# What is needed
Reproduce every line of the entries below word for word.

** BEGIN Given data **

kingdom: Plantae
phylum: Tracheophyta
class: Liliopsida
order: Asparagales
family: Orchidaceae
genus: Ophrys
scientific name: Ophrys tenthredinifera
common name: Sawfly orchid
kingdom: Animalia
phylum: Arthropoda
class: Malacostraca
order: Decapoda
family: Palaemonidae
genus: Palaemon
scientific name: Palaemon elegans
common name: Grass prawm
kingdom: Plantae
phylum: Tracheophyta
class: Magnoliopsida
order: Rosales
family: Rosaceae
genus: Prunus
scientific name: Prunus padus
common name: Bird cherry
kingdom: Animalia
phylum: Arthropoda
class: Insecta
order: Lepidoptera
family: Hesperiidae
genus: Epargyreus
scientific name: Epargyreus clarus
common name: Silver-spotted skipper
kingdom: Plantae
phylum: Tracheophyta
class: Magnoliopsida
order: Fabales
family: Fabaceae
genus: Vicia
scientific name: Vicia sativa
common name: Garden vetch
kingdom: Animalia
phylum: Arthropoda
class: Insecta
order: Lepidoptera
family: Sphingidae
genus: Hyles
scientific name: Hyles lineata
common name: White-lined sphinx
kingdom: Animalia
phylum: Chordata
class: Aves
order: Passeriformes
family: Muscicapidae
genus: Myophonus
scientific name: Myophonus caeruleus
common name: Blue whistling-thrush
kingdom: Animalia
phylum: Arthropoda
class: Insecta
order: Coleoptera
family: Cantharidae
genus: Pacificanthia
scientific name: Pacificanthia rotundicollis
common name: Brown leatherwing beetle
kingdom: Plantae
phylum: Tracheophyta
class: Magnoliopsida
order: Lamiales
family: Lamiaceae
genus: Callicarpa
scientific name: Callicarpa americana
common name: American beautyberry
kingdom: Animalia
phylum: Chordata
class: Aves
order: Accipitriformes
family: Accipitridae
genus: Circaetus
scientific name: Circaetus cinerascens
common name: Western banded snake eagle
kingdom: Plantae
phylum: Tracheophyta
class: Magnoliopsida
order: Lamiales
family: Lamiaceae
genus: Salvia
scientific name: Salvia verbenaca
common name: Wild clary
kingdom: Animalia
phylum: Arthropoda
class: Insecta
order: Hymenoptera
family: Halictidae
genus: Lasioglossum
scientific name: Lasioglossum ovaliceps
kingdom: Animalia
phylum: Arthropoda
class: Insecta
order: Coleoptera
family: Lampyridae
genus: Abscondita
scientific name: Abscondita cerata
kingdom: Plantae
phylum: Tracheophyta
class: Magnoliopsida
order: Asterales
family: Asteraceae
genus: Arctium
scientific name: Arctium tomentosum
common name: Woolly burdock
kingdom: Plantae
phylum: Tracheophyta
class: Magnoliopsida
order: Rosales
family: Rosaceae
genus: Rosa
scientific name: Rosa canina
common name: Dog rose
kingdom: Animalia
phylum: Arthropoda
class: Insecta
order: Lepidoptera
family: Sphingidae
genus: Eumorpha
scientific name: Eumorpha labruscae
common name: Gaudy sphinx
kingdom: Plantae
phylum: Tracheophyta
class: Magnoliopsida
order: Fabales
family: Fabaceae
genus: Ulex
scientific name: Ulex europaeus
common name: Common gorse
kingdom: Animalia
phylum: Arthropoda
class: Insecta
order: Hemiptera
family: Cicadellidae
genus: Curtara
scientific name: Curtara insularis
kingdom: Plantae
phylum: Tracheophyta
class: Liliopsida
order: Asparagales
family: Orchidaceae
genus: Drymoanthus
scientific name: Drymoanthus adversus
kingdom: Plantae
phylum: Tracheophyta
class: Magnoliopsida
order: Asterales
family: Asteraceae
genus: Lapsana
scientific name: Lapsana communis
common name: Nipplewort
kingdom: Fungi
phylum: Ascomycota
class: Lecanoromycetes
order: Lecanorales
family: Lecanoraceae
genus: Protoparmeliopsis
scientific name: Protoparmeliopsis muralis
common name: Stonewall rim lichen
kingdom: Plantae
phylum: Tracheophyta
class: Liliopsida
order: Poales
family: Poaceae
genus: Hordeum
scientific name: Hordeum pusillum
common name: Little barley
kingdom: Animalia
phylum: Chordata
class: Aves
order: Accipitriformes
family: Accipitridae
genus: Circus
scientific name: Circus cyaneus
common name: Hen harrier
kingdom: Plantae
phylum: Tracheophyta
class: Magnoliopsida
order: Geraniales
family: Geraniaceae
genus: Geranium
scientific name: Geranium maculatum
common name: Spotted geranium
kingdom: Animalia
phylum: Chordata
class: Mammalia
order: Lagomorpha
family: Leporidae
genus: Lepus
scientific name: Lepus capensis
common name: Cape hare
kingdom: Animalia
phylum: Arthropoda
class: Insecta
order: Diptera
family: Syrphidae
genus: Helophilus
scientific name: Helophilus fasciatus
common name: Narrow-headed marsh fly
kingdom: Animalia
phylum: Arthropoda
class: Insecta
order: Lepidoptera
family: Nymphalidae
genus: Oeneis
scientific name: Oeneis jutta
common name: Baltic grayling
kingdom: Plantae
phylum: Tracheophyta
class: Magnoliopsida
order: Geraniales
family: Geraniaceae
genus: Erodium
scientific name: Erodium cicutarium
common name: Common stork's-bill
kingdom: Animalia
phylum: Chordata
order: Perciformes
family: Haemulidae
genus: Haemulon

** END Given data **

# The result
kingdom: Plantae
phylum: Tracheophyta
class: Liliopsida
order: Asparagales
family: Orchidaceae
genus: Ophrys
scientific name: Ophrys tenthredinifera
common name: Sawfly orchid
kingdom: Animalia
phylum: Arthropoda
class: Malacostraca
order: Decapoda
family: Palaemonidae
genus: Palaemon
scientific name: Palaemon elegans
common name: Grass prawm
kingdom: Plantae
phylum: Tracheophyta
class: Magnoliopsida
order: Rosales
family: Rosaceae
genus: Prunus
scientific name: Prunus padus
common name: Bird cherry
kingdom: Animalia
phylum: Arthropoda
class: Insecta
order: Lepidoptera
family: Hesperiidae
genus: Epargyreus
scientific name: Epargyreus clarus
common name: Silver-spotted skipper
kingdom: Plantae
phylum: Tracheophyta
class: Magnoliopsida
order: Fabales
family: Fabaceae
genus: Vicia
scientific name: Vicia sativa
common name: Garden vetch
kingdom: Animalia
phylum: Arthropoda
class: Insecta
order: Lepidoptera
family: Sphingidae
genus: Hyles
scientific name: Hyles lineata
common name: White-lined sphinx
kingdom: Animalia
phylum: Chordata
class: Aves
order: Passeriformes
family: Muscicapidae
genus: Myophonus
scientific name: Myophonus caeruleus
common name: Blue whistling-thrush
kingdom: Animalia
phylum: Arthropoda
class: Insecta
order: Coleoptera
family: Cantharidae
genus: Pacificanthia
scientific name: Pacificanthia rotundicollis
common name: Brown leatherwing beetle
kingdom: Plantae
phylum: Tracheophyta
class: Magnoliopsida
order: Lamiales
family: Lamiaceae
genus: Callicarpa
scientific name: Callicarpa americana
common name: American beautyberry
kingdom: Animalia
phylum: Chordata
class: Aves
order: Accipitriformes
family: Accipitridae
genus: Circaetus
scientific name: Circaetus cinerascens
common name: Western banded snake eagle
kingdom: Plantae
phylum: Tracheophyta
class: Magnoliopsida
order: Lamiales
family: Lamiaceae
genus: Salvia
scientific name: Salvia verbenaca
common name: Wild clary
kingdom: Animalia
phylum: Arthropoda
class: Insecta
order: Hymenoptera
family: Halictidae
genus: Lasioglossum
scientific name: Lasioglossum ovaliceps
kingdom: Animalia
phylum: Arthropoda
class: Insecta
order: Coleoptera
family: Lampyridae
genus: Abscondita
scientific name: Abscondita cerata
kingdom: Plantae
phylum: Tracheophyta
class: Magnoliopsida
order: Asterales
family: Asteraceae
genus: Arctium
scientific name: Arctium tomentosum
common name: Woolly burdock
kingdom: Plantae
phylum: Tracheophyta
class: Magnoliopsida
order: Rosales
family: Rosaceae
genus: Rosa
scientific name: Rosa canina
common name: Dog rose
kingdom: Animalia
phylum: Arthropoda
class: Insecta
order: Lepidoptera
family: Sphingidae
genus: Eumorpha
scientific name: Eumorpha labruscae
common name: Gaudy sphinx
kingdom: Plantae
phylum: Tracheophyta
class: Magnoliopsida
order: Fabales
family: Fabaceae
genus: Ulex
scientific name: Ulex europaeus
common name: Common gorse
kingdom: Animalia
phylum: Arthropoda
class: Insecta
order: Hemiptera
family: Cicadellidae
genus: Curtara
scientific name: Curtara insularis
kingdom: Plantae
phylum: Tracheophyta
class: Liliopsida
order: Asparagales
family: Orchidaceae
genus: Drymoanthus
scientific name: Drymoanthus adversus
kingdom: Plantae
phylum: Tracheophyta
class: Magnoliopsida
order: Asterales
family: Asteraceae
genus: Lapsana
scientific name: Lapsana communis
common name: Nipplewort
kingdom: Fungi
phylum: Ascomycota
class: Lecanoromycetes
order: Lecanorales
family: Lecanoraceae
genus: Protoparmeliopsis
scientific name: Protoparmeliopsis muralis
common name: Stonewall rim lichen
kingdom: Plantae
phylum: Tracheophyta
class: Liliopsida
order: Poales
family: Poaceae
genus: Hordeum
scientific name: Hordeum pusillum
common name: Little barley
kingdom: Animalia
phylum: Chordata
class: Aves
order: Accipitriformes
family: Accipitridae
genus: Circus
scientific name: Circus cyaneus
common name: Hen harrier
kingdom: Plantae
phylum: Tracheophyta
class: Magnoliopsida
order: Geraniales
family: Geraniaceae
genus: Geranium
scientific name: Geranium maculatum
common name: Spotted geranium
kingdom: Animalia
phylum: Chordata
class: Mammalia
order: Lagomorpha
family: Leporidae
genus: Lepus
scientific name: Lepus capensis
common name: Cape hare
kingdom: Animalia
phylum: Arthropoda
class: Insecta
order: Diptera
family: Syrphidae
genus: Helophilus
scientific name: Helophilus fasciatus
common name: Narrow-headed marsh fly
kingdom: Animalia
phylum: Arthropoda
class: Insecta
order: Lepidoptera
family: Nymphalidae
genus: Oeneis
scientific name: Oeneis jutta
common name: Baltic grayling
kingdom: Plantae
phylum: Tracheophyta
class: Magnoliopsida
order: Geraniales
family: Geraniaceae
genus: Erodium
scientific name: Erodium cicutarium
common name: Common stork's-bill
kingdom: Animalia
phylum: Chordata
order: Perciformes
family: Haemulidae
genus: Haemulon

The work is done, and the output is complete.